By Matthew Hardcastle
BU News Service
The character of the movie monster likely has its origins in our collective psyche, but in bringing their personal visions of horror to life, filmmakers often root themselves in the world of biological possibility. Here are three monsters whose terror derives in part from their parallels in the real animal kingdom.
Crawlers – The Descent
The Descent (2005) stars a group of women alone in the dark, lost in an uncharted cave system inhabited by subterranean humanoids called Crawlers. These creatures seem to be an undiscovered branch of humans perfectly adapted to living in the pitch black. Exclusively cave-dwelling animals are called troglofauna, and although no known mammals have become troglofauna, the Crawlers share some of the commonest adaptations for a life of perpetual spelunking.
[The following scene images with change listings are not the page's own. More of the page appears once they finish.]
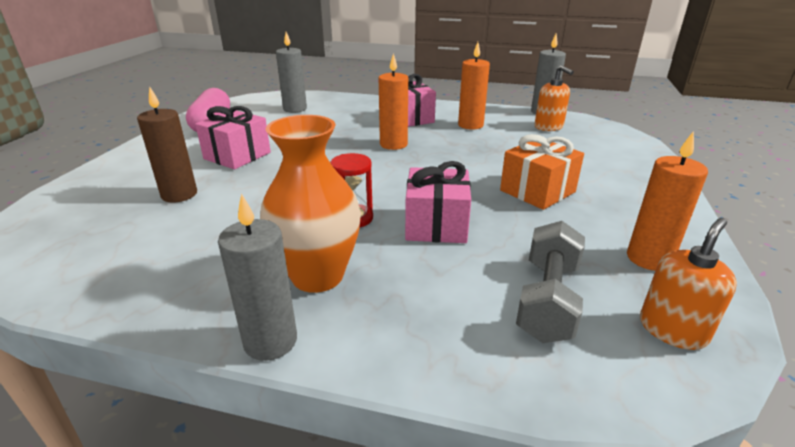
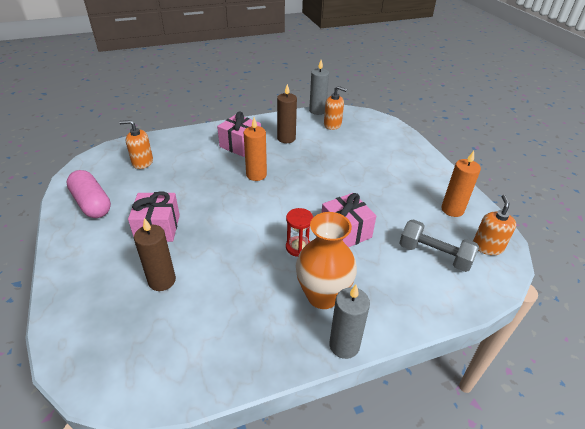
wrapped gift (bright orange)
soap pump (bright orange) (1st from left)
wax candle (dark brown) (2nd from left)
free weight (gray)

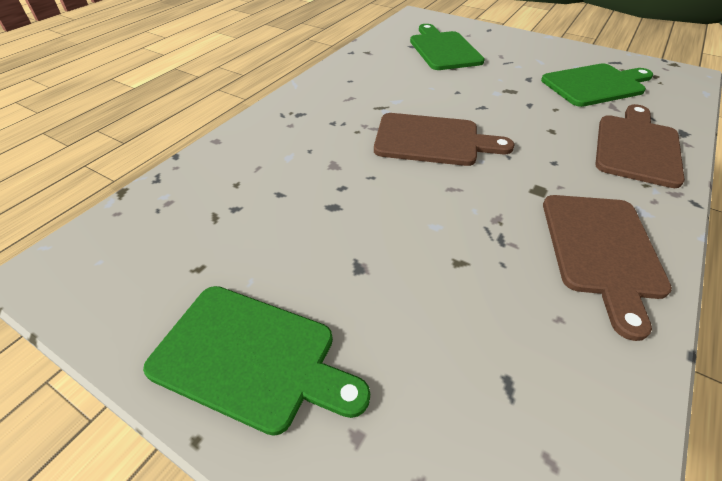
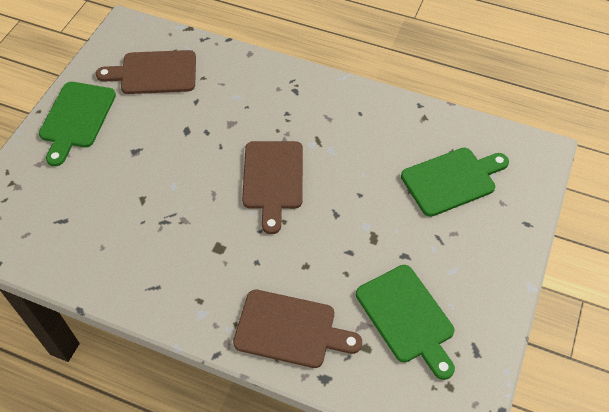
bread board (dark brown) (1st from left)

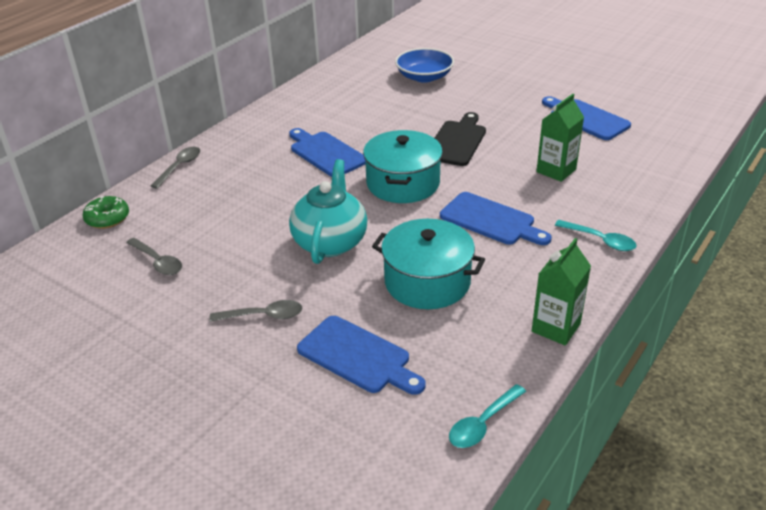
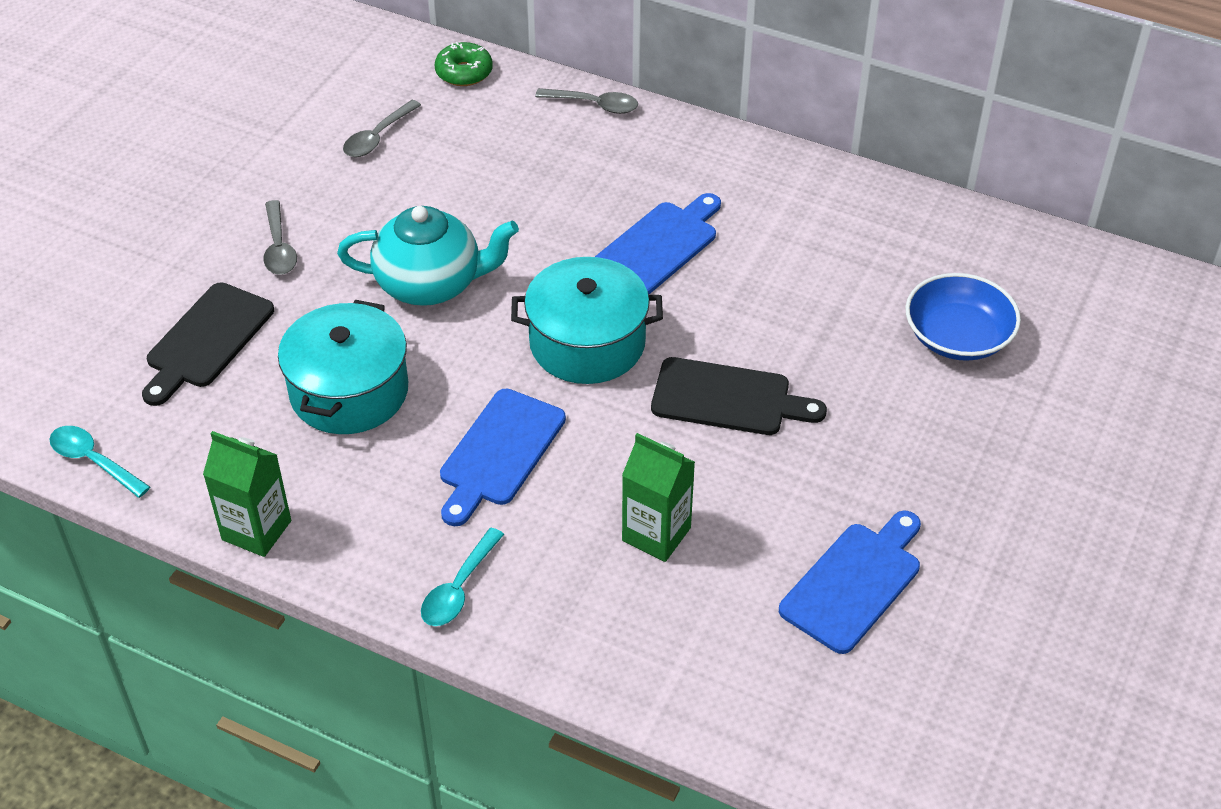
bread board (jet-black) (1st from left)

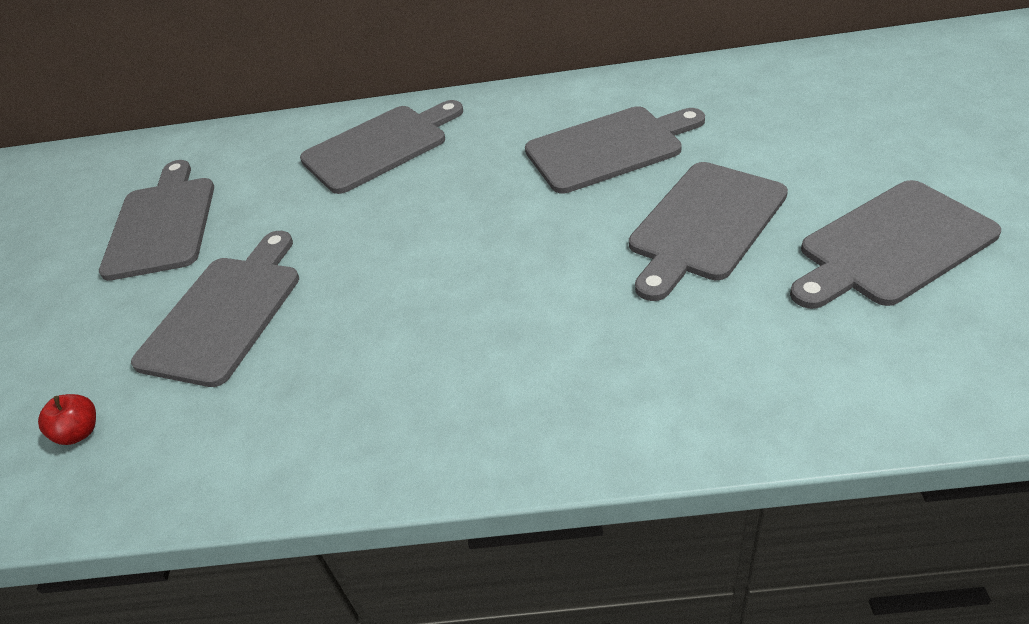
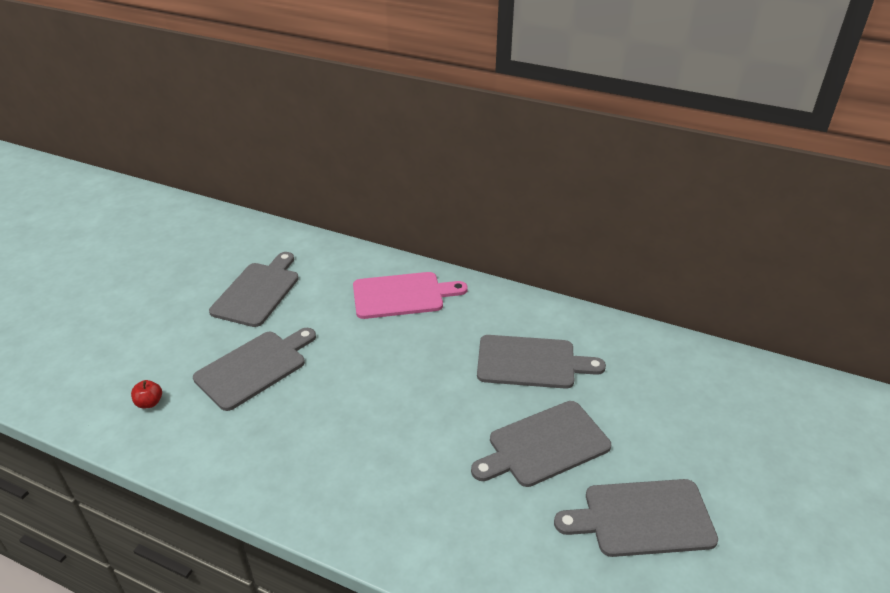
bread board (rose-pink)

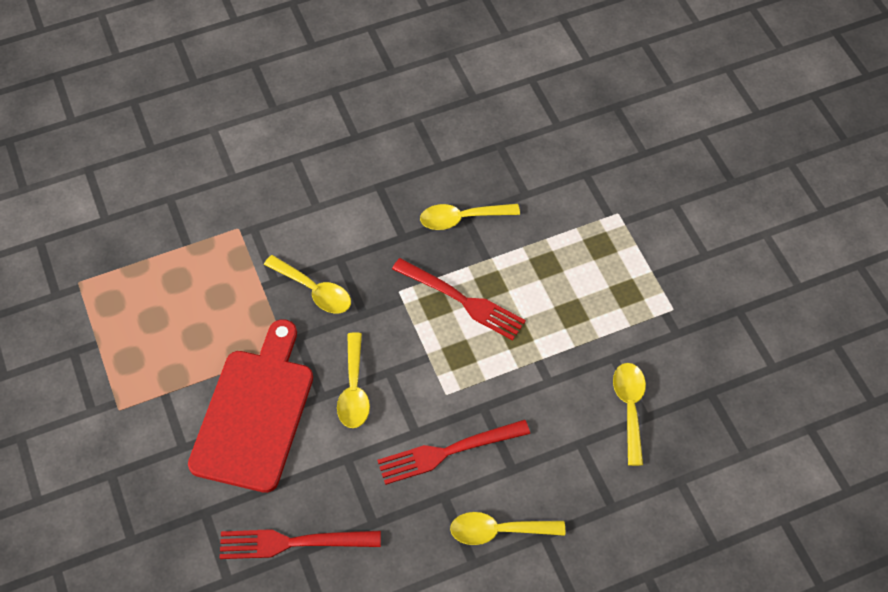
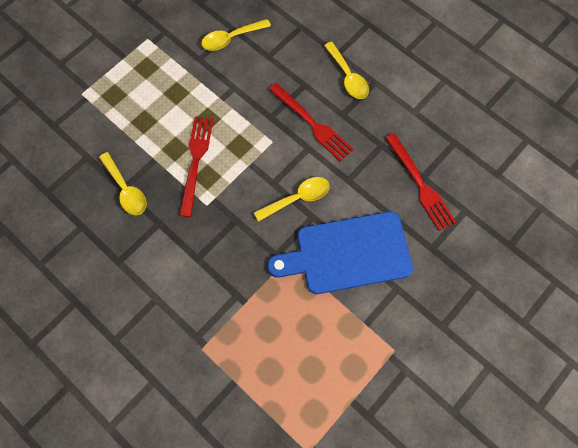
tablespoon (bright yellow) (1st from left in the first image)
bread board (royal blue)

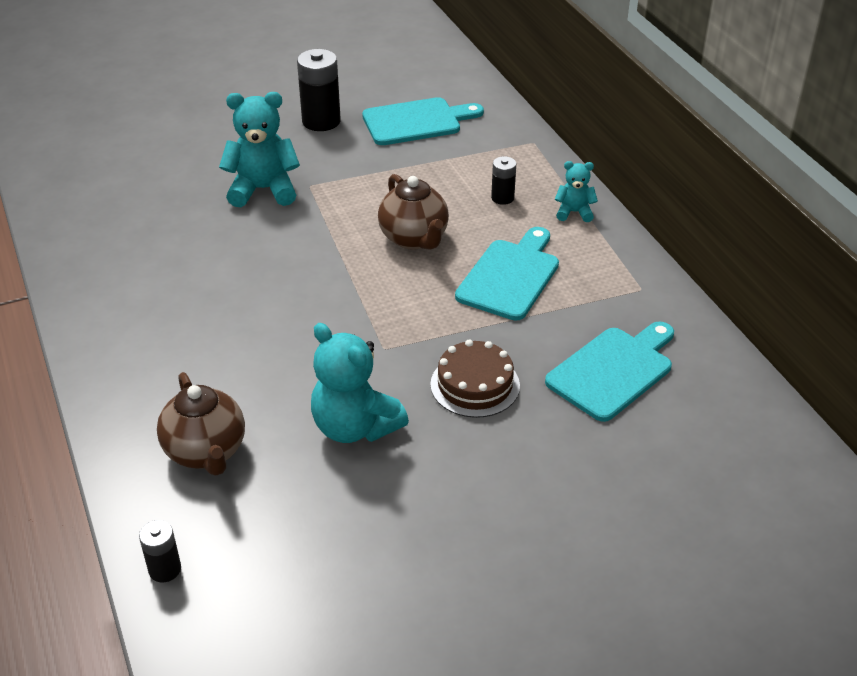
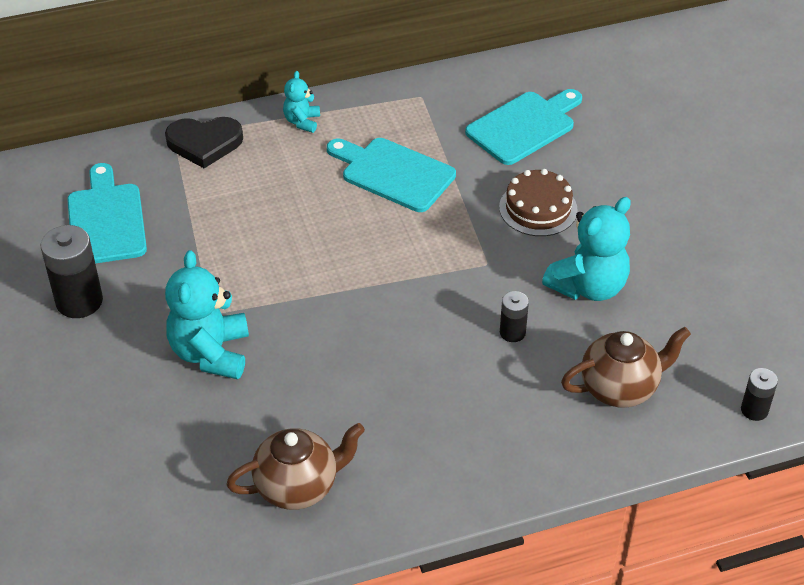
heart (jet-black)
china teapot (dark brown) (1st from left)
battery (jet-black) (2nd from left)
bread board (teal) (3rd from left)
Lack of pigment – pale or translucent skin is a common adaptation for troglofauna, who require no protection from the sun’s rays.
Blindness – when it comes to evolution, it’s often “use it or lose it.” Without a speck of light to see, Crawlers are better off not wasting scarce cave resources developing eye sight.
Reduced metabolism – although the Crawlers seem to have quite an appetite for human flesh, they can probably go a long time between meals.
Acute Hearing – Sound is a lot more important than sight in a cave environment, and Crawlers have adapted bat-like external ears for increased reception.
Heightened sense of smell – This trait is a bit more problematic. Although cave dwellers tend to develop their non-visual systems, no primate or human species has ever hunted by scent.
Xenomorphs – Alien series
The seminal sci-fi masterpiece Alien (1979) introduced the world to xenomorphs, and subsequent films in the franchise have expanded on their life cycle and biology. Although they are totally alien life forms, their anatomy does have some counterparts on Earth. Some eels possess a secondary set of jaws within their mouths and some insects can spray acid. Xenomorphs most resemble arthropods, which once grew to fantastic sizes back when the Earth’s atmosphere had more oxygen — not unlike the oxygenated environment of a spaceship.
The xenomorph lifecycle also has terrestrial parallels. Their colonies are eusocial like an ant colony, with one fertile queen and physically-differentiated castes. They have a complex life cycle, involving an endoparasitic phase. Facehuggers hatch from eggs laid by a queen and act as mobile ovipositors, traumatically inserting larvae into a host, much like a parasitic wasp laying its eggs inside of a living caterpillar. Unlike most earthly endoparasites, facehuggers don’t seem picky about their hosts, and their larvae can adopt genes from their temporary incubators. After incubation, the developed larvae fatally escapes its host and rapidly grows into a warrior, shedding its outer shell as needed, much like many arthropods.
Dren – Splice
Splice (2009) is a surreal film about the possibilities of genetic engineering. Because the modern day Dr. Frankensteins are working with a mystery grab bag of human and animal genes, a healthy suspension of disbelief makes any combination of traits plausible. As an adult, Dren is definitively mammalian (possessing breasts) so we’ll try to stick close to that Order as much as possible.
Newborn – Mammals like humans, cats, and dogs give birth to young that are altricial, meaning they still possess some fetal traits. Young Dren possesses a dramatic form of this in her cleft face and undeveloped arms. However she also is extremely mobile, like the precocial newborns of horses and cows.
Adult – As an adult, Dren’s most prominent feature is her tail and long hind limbs. Besides this, she is more or less externally human. Her tail is counterbalancing like a kangaroos and prehensile like a monkeys. It also has a stringer. Though this is perhaps meant to be insectoid, male platypuses do possess poisonous barbs on their hind limbs.
Other traits – without getting into too many spoilers, Dren develops more exotic traits through the course of the film. She eventually sprouts feathers on her arms and uses them like wings. This is largely for dramatic effect, resting on shaky biological ground. Dren’s species also exhibits sequential hermaphroditism, changing from one sex to another. Although in Splice this plays out more like a Greek tragedy, many fish and gastropod species are capable of swapping sexes during their lifetime.